DIRECTIONS FOR THIS TASK — Which lines of the material below contain the word "Sumatera"? Select each of them and copy it out in full.

***

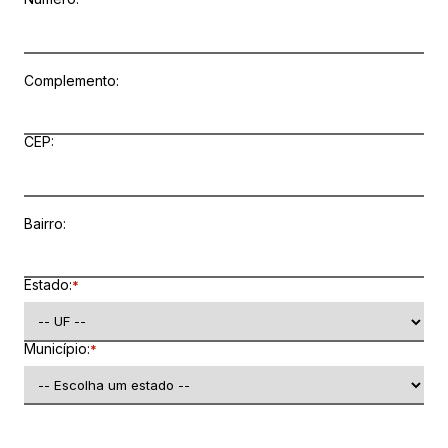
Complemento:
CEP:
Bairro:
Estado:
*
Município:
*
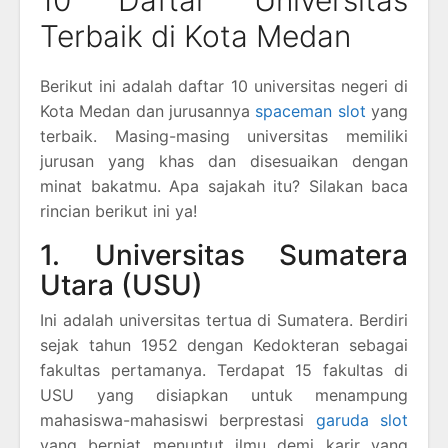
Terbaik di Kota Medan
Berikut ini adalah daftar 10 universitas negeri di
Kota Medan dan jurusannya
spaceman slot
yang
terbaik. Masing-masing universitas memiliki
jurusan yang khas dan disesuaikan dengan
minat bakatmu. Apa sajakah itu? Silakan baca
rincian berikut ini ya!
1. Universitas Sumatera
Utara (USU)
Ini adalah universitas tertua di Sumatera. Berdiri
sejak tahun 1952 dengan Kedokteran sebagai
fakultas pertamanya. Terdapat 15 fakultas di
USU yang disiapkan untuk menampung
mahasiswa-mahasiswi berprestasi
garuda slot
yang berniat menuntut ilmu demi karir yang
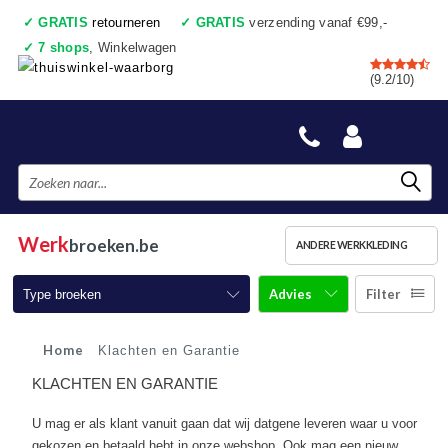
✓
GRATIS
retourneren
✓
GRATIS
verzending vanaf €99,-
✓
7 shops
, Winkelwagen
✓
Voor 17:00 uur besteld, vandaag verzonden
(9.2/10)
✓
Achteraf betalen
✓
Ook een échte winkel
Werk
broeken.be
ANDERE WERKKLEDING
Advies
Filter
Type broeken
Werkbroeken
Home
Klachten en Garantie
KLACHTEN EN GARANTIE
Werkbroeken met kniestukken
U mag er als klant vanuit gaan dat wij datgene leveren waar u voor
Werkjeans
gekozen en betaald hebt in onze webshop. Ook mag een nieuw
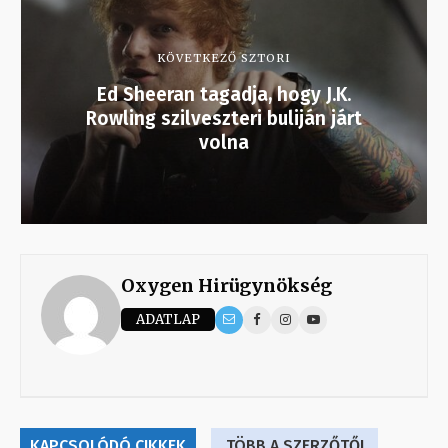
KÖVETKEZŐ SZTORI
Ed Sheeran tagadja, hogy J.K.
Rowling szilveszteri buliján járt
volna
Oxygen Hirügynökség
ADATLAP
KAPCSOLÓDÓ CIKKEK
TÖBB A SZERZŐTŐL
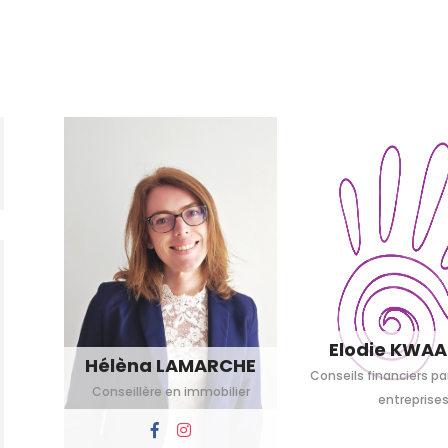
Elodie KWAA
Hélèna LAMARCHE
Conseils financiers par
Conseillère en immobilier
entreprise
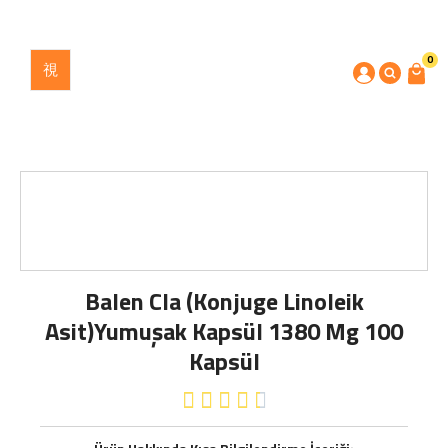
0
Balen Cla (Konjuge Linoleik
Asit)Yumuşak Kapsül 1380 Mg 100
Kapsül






***

SOLUTION TO THIS EXERCISE —
1. Universitas Sumatera
Ini adalah universitas tertua di Sumatera. Berdiri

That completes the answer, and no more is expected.